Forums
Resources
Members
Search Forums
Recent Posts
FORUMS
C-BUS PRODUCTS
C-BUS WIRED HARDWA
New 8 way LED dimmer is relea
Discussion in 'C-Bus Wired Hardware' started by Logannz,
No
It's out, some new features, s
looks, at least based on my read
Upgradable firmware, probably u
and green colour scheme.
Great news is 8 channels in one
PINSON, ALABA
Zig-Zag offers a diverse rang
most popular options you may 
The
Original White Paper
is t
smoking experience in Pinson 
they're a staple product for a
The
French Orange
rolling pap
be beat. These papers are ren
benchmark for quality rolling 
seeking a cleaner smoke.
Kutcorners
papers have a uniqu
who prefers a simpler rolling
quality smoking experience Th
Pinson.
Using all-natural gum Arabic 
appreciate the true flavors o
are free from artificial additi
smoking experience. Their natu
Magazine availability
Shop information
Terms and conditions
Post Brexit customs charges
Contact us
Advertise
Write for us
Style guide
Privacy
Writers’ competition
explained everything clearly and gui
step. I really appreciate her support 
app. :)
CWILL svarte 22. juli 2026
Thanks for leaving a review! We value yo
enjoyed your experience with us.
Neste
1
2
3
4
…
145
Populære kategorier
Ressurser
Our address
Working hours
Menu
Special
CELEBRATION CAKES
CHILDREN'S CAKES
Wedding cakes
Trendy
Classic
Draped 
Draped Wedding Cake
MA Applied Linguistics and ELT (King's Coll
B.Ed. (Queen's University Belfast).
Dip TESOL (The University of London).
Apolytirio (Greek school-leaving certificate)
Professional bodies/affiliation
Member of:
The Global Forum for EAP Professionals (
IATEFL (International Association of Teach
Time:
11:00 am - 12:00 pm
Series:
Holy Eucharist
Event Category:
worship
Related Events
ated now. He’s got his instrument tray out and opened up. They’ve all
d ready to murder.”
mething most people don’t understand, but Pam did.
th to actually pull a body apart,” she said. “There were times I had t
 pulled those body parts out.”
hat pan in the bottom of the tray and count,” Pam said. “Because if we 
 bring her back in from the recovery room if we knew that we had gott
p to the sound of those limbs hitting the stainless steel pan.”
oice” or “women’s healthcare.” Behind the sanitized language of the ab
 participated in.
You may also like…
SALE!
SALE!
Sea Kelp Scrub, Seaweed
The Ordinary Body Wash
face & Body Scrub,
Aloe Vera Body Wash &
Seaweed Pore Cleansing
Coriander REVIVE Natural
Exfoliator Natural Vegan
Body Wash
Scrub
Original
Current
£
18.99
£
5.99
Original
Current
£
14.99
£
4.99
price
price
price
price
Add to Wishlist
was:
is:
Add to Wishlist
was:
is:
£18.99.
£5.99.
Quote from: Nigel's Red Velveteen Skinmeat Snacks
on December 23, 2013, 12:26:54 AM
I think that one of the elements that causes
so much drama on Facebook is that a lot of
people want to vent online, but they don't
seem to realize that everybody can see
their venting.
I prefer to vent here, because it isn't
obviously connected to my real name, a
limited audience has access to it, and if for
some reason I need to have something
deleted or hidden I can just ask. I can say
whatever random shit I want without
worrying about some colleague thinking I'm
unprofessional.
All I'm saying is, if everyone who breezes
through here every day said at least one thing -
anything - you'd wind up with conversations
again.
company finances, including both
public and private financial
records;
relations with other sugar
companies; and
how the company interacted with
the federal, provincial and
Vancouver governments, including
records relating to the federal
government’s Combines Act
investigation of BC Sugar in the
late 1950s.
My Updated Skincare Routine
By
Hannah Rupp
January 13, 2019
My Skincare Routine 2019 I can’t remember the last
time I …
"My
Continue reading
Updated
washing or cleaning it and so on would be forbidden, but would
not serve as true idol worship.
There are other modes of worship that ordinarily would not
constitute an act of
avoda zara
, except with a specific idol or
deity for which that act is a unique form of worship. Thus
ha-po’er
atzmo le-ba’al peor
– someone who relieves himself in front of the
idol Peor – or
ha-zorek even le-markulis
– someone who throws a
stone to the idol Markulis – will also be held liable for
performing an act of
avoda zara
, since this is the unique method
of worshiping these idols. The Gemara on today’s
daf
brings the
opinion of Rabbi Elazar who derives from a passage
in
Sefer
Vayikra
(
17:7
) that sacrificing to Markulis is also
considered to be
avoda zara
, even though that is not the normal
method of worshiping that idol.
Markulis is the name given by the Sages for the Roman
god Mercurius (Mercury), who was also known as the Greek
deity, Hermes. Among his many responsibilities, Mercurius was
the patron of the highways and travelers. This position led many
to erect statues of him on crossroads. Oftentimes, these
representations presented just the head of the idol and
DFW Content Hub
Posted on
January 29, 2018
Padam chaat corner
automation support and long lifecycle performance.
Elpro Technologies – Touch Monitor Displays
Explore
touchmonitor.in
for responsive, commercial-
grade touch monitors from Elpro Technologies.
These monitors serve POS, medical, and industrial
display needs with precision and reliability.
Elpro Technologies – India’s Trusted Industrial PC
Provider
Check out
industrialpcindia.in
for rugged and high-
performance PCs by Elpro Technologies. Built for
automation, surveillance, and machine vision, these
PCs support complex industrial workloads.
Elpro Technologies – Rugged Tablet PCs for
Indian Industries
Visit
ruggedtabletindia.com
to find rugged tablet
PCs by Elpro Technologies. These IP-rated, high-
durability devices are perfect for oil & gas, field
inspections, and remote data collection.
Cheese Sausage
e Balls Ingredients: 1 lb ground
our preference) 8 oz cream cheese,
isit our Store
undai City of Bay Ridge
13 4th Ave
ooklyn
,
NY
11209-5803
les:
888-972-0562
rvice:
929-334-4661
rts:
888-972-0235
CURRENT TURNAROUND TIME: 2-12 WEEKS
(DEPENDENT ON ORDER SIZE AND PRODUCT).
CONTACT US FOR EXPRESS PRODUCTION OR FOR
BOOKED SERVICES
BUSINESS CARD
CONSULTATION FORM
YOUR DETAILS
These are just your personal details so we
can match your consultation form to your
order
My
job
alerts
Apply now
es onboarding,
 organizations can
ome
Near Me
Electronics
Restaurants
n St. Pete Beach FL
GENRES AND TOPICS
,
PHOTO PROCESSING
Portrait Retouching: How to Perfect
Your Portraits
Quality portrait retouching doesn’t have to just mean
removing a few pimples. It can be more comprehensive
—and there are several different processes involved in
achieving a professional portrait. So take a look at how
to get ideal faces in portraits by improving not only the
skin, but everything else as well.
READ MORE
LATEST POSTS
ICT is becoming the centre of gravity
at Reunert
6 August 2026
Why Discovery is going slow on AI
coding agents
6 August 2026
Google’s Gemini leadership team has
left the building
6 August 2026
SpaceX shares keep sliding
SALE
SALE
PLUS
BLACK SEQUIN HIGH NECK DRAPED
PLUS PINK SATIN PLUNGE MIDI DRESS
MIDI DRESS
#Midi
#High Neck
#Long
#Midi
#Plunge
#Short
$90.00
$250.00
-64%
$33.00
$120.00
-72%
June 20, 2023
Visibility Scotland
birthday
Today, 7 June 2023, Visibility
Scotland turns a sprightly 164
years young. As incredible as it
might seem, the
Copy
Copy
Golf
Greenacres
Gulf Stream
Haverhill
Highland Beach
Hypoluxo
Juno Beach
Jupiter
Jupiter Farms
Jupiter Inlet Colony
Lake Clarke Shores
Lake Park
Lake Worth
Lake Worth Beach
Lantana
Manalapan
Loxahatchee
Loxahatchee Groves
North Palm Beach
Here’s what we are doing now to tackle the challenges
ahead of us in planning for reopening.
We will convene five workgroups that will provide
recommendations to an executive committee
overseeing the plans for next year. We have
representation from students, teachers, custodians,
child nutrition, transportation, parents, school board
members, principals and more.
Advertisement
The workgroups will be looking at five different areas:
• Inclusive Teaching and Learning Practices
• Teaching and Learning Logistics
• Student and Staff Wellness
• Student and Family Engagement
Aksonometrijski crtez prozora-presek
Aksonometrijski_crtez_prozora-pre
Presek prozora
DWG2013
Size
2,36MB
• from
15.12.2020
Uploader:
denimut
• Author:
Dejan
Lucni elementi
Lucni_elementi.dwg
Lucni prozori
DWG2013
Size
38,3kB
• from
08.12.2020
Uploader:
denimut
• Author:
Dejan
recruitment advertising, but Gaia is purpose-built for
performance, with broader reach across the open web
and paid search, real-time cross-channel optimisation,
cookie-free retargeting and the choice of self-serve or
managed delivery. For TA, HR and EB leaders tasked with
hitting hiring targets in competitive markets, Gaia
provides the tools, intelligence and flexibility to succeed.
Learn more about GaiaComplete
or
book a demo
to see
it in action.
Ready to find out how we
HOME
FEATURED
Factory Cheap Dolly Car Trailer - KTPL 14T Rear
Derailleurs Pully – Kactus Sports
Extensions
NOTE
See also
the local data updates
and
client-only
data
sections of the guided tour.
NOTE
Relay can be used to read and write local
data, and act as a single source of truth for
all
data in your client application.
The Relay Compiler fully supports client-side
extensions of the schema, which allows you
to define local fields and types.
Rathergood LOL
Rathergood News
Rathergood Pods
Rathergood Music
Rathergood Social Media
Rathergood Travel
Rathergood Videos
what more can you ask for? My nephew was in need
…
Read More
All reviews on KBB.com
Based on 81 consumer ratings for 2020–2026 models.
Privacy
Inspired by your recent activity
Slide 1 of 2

-=-=-

AIM OF THE EXERCISE. Write out, exactly as given, the line containing "Rathergood News" and every line after it to the end of the records. Include nothing else.

RESPONSE BELOW.
Rathergood News
Rathergood Pods
Rathergood Music
Rathergood Social Media
Rathergood Travel
Rathergood Videos
what more can you ask for? My nephew was in need
…
Read More
All reviews on KBB.com
Based on 81 consumer ratings for 2020–2026 models.
Privacy
Inspired by your recent activity
Slide 1 of 2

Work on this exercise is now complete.